Eine Herausforderung habe u.a. darin bestanden, die Maßhaltigkeit der PV-Module mit den Fertigungsverfahren für die Betonteile in Einklang zu bringen. Dies sei durch eine Absenkung im Betonteil gelöst worden, in welche die Module perfekt hineinpassten. So blieben die gewünschte Sonnenausrichtung und die Gestaltung erhalten. „Auch muss sichergestellt werden, dass die PV-Module nicht dort verschraubt werden, wo der Beton besonders dünn ist oder Karbonfasern liegen, was sich negativ auf die Belastbarkeit des Fassadenteils auswirken würde“, sagt Schindler. Das Projekt ist mittlerweile erfolgreich abgeschlossen.

Marktreife voranbringen

Seit Ende 2019 arbeiten die Forscher im Nachfolgeprojekt Solarcon zusammen. Mit der Hering Unternehmensgruppe und der Firma Sunovation, Hersteller architektonischer Glaselemente, sind auch zwei Industriepartner an Bord. Das Ziel ist es, marktreife Lösungen für die Integration von PV-Modulen in Fertigbetonteile zu entwickeln. Anhand von Langzeittests an den PV-Komponenten und den Schnittstellen zum Beton hin prüfen die Experten, ob die Befestigung der PV-Module dauerhaft hält. Zudem untersuchen sie, wie sich die Schnittstelle bei verschiedenen Witterungsbedingungen verhält und was beschleunigte Alterungstests ergeben. „Die Module müssen über viele Jahre hinweg funktionsfähig sein“, erklärt Schindler. Über spezielle Computersimulationen soll z.B. berechnet werden, inwieweit sich der Beton und die Verbindungsstelle zum PV-Element hin bei hohen Temperaturen aufheizen oder welche Wind- und Drucklasten auf das Solarmodul einwirken.

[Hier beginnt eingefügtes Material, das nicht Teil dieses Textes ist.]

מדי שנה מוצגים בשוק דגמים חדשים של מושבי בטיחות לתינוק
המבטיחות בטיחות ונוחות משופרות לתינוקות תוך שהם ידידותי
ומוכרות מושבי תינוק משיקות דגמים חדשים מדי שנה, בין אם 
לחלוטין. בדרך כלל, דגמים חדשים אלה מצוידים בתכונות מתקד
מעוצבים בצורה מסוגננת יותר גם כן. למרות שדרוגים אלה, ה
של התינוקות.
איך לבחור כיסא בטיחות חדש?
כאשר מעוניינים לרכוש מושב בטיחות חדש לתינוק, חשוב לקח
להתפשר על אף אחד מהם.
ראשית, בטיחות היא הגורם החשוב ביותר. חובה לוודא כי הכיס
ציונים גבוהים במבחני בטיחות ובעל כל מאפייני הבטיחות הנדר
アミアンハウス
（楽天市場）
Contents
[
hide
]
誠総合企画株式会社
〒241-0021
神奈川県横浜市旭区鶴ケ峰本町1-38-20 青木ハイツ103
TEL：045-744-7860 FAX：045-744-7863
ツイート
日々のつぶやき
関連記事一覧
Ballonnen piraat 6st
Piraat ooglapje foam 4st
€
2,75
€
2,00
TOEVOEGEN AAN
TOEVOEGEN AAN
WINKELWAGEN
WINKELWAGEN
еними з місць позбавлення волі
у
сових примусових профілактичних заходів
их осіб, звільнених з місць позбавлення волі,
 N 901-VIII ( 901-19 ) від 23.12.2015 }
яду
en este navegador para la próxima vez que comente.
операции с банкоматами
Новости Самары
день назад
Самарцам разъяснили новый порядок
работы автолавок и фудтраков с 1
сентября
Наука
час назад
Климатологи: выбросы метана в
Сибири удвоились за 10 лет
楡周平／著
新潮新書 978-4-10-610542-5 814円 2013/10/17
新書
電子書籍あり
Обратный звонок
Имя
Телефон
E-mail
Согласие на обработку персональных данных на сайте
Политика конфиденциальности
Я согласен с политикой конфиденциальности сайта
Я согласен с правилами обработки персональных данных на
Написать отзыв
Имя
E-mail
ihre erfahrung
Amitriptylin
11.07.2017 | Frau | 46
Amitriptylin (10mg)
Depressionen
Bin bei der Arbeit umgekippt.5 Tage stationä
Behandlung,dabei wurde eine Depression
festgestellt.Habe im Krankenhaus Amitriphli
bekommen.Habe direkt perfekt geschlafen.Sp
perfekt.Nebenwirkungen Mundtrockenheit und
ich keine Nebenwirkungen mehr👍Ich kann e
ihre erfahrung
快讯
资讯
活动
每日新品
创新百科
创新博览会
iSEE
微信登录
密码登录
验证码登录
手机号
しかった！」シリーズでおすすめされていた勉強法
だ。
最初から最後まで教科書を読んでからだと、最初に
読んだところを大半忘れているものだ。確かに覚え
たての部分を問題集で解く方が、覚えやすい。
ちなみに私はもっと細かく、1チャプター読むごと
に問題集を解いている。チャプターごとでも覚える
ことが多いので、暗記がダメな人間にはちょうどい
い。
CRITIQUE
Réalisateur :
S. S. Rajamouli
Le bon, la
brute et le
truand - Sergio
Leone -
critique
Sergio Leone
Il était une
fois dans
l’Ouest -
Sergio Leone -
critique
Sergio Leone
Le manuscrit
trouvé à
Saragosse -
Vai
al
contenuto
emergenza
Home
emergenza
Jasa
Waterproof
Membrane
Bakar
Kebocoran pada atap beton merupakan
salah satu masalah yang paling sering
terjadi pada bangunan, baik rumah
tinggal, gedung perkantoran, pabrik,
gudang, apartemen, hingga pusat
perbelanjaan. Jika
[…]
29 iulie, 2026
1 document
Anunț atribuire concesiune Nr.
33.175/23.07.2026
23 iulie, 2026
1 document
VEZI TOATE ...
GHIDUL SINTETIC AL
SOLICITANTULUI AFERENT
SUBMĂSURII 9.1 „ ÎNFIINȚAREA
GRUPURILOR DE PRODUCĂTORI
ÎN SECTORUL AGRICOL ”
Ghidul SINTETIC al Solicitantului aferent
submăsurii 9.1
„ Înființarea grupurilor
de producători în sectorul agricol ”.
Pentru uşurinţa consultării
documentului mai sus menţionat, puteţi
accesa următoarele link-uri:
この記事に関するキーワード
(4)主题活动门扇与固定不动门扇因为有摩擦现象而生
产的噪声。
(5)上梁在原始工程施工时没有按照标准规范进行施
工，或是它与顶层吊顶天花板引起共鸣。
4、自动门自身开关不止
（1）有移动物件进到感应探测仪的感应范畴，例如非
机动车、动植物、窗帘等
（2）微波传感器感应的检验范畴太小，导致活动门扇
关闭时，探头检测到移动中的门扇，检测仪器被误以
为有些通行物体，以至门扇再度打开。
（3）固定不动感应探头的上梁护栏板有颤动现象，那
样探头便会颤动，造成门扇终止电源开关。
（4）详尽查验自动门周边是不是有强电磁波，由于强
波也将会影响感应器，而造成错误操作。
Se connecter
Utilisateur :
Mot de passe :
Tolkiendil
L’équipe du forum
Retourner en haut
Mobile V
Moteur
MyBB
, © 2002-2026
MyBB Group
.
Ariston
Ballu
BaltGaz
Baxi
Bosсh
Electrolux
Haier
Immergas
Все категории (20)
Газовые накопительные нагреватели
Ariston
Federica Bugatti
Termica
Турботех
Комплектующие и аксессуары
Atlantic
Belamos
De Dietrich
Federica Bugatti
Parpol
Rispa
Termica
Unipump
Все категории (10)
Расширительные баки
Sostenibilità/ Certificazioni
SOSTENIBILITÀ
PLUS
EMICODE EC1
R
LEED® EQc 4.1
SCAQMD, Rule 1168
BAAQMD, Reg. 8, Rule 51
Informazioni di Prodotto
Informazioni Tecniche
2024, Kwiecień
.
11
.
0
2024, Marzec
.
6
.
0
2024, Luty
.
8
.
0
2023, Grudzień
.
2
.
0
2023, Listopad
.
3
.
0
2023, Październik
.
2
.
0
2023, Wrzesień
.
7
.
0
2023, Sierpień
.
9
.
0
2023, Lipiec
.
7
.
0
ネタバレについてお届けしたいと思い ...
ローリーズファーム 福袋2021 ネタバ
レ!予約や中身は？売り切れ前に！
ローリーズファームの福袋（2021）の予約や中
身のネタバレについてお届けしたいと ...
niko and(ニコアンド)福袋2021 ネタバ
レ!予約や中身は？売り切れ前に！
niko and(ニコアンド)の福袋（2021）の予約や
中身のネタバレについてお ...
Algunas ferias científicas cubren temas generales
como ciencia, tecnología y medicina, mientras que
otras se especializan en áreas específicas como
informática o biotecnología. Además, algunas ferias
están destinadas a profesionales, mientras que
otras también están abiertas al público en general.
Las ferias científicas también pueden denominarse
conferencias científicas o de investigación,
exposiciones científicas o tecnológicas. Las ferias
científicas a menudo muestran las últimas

Weitere wichtige Kriterien sind laut dem Projektleiter die Reparaturfähigkeit, um den problemlosen Austausch der Module an der Fassade zu ermöglichen, sowie die Etablierung wirtschaftlicher Fertigungsketten. „Unser Ziel ist es, das Potenzial der gebäudeintegrierten Photovoltaik mit unterschiedlichen Werkstoffen aufzuzeigen“, sagt er. „Dafür bringen wir die Betonherstellung mit der PV-Welt zusammen.“ Bei der Entwicklung eines finalen Produkts spielten die Formensprache und die Ausgestaltung eine Rolle. „Bisher ist die Herstellung von BIPV-Modulen noch sehr teuer“, bemängelt der Forscher. Durch effiziente Produktionsverfahren und das Erschließen lokaler Verteilungsmärkte ließen sich nicht nur Kosten und Material einsparen, sondern auch die Nachhaltigkeit verbessern. „Dafür wollen wir den Grundstein legen“, ist Schindler zuversichtlich.